Говорили: «Надо писать музыку, которая понятна народу». Что эти люди знали о народе или хотя бы о публике? В СССР была прекрасная публика, чуткая, серьезная, благодарная. А хотите знать, что думал об этом Бах, не только величайший, но и популярнейший композитор? Однажды его сын — тоже композитор, как и все сыновья Баха, — пришел домой очень довольный: он давал концерт и имел колоссальный успех. А наутро отец ему сказал: «Ты имел вчера большой успех у толпы — значит, ты плох. Надо сочинять не для масс, а для знатоков. Если у знатоков будешь иметь успех, тогда станешь великим композитором». Это, прямо скажем, идет вразрез с большевистской моралью и понятиями о воспитании трудящихся масс. Для деспотии опасно искусство, которое воспитывает не массы, а человека.
В гитлеровской Германии Малер был запрещен. Немцы были недовольны, когда его, пусть редко, исполняли у нас в тридцатые годы. А когда Сталин объявил, что Гитлер — его друг, Малера и у нас запретили. Тут, вы скажете, дело в антисемитизме Гитлера. Но что такое этот антисемитизм применительно к музыке? Не надо объяснять его просто происхождением Малера, который, к слову сказать, принял католичество — это было условием властей, чтобы дать ему пост директора Венской оперы: еврей не мог занимать такую должность. Нет, здесь под видом антисемитизма выступает вражда против человечности, личного достоинства, сострадания, доброты. Эту вражду сформулировал еще Вагнер, который ввел в оборот словосочетание «еврейская музыка».
Помню, как в конце семидесятых репетировал со Штутгартским оркестром Первую симфонию Малера и случайно услышал в перерыве, как один музыкант восторгался этой музыкой и говорил, что она сильнее брукнеровской, а другой ему сказал: «Дурак же ты. Брукнер — это святая музыка, а Малер — еврейская музыка». Этот другой на литаврах играл.
С другой стороны, возвращаясь к модернизму: при Гитлере вполне благоденствовал Карл Орф, очень модерновый композитор, который, правда, писал на старинные стихи, с большими хорами, и это подходило эстетике рейха.
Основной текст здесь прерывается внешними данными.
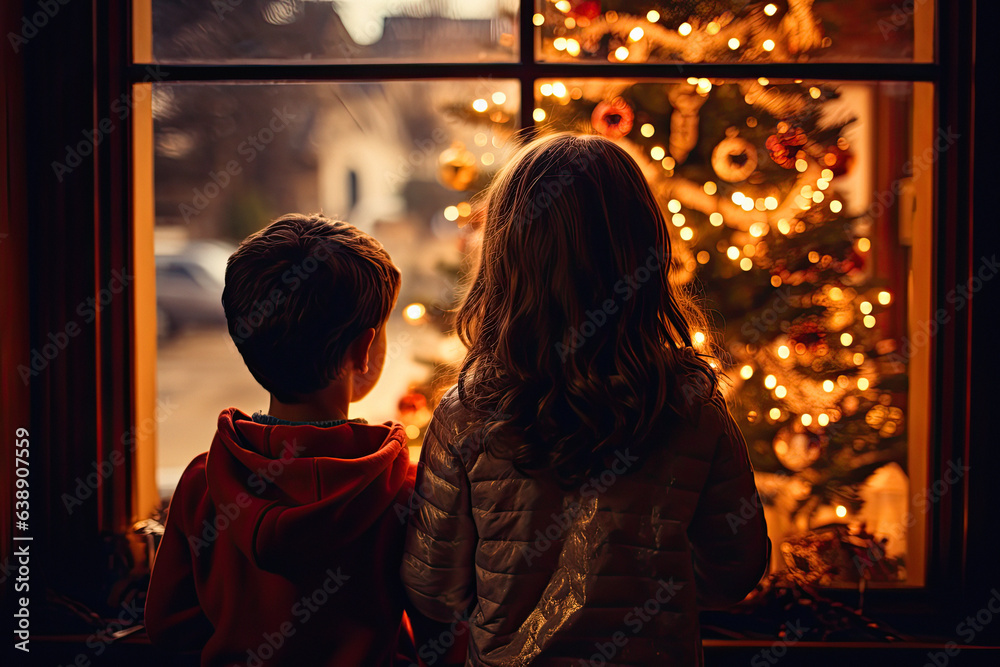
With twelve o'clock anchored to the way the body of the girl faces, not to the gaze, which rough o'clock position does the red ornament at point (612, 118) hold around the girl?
The red ornament is roughly at 12 o'clock from the girl.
Ему предложили сочинить новую музыку к «Сну в летнюю ночь» вместо музыки Мендельсона — потому что Мендельсон был запрещен. Орф согласился. Так что под словом «модернизм» власть имеет в виду не всякую новизну, нет-нет, она чутко распознает именно то, что для нее опасно, то, в чем таится глубинный протест и подлинная революционность. И наоборот, с подачи власти часто расцветает поддельный модернизм, который симулирует свободу и дискредитирует ее.
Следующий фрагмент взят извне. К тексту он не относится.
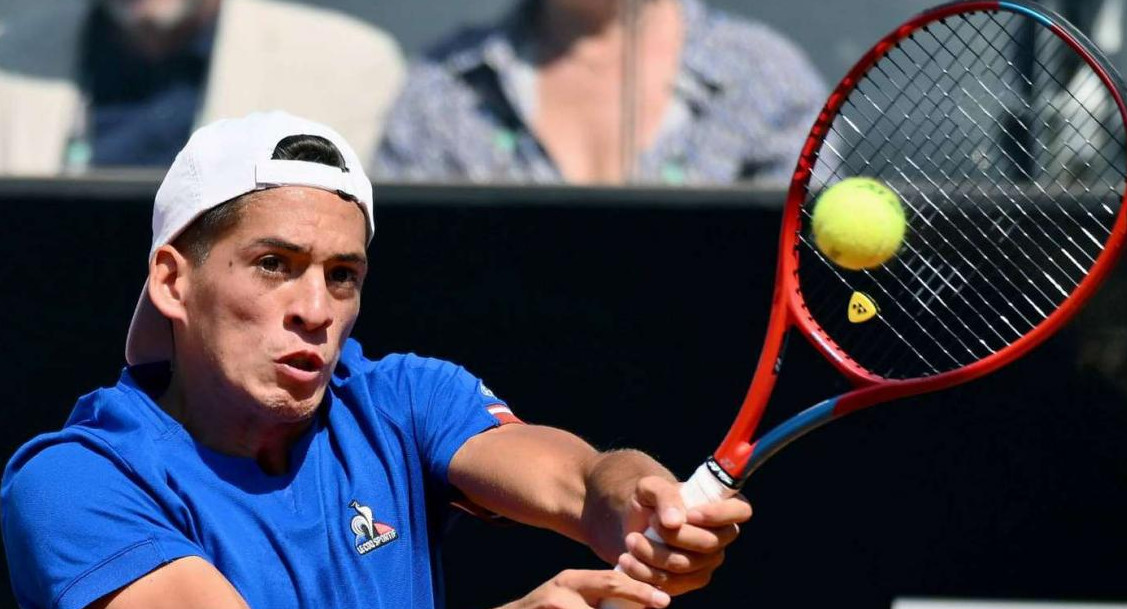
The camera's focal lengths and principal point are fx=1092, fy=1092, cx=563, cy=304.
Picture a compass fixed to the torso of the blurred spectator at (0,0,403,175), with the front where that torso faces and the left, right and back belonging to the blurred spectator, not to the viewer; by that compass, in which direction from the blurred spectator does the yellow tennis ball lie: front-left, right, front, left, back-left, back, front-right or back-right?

Когда я услышал Четвертый струнный квартет Шостаковича, написанный в сорок восьмом году, то был потрясен откровенностью и бесстрашием этой музыки. Там, скажем, с невероятным сарказмом проходит православный хорал, потом еврейская танцевальная тема, и это повторяется несколько раз. Однажды я показал Шостаковичу это место в партитуре. Каким же взглядом он на меня посмотрел. Тут была и гордость, и радость, что кто-то все понял... Он несколько секунд так смотрел, а потом как будто потушил огонь — хотя при этом, наоборот, зажег спичку и закурил «Казбек» — он курил «Казбек» или «Беломор», — и сказал официальным тоном, как будто хотел и меня научить, как надо об этом говорить: «Но это ничего не значит. Просто музыка, и все, просто музыка».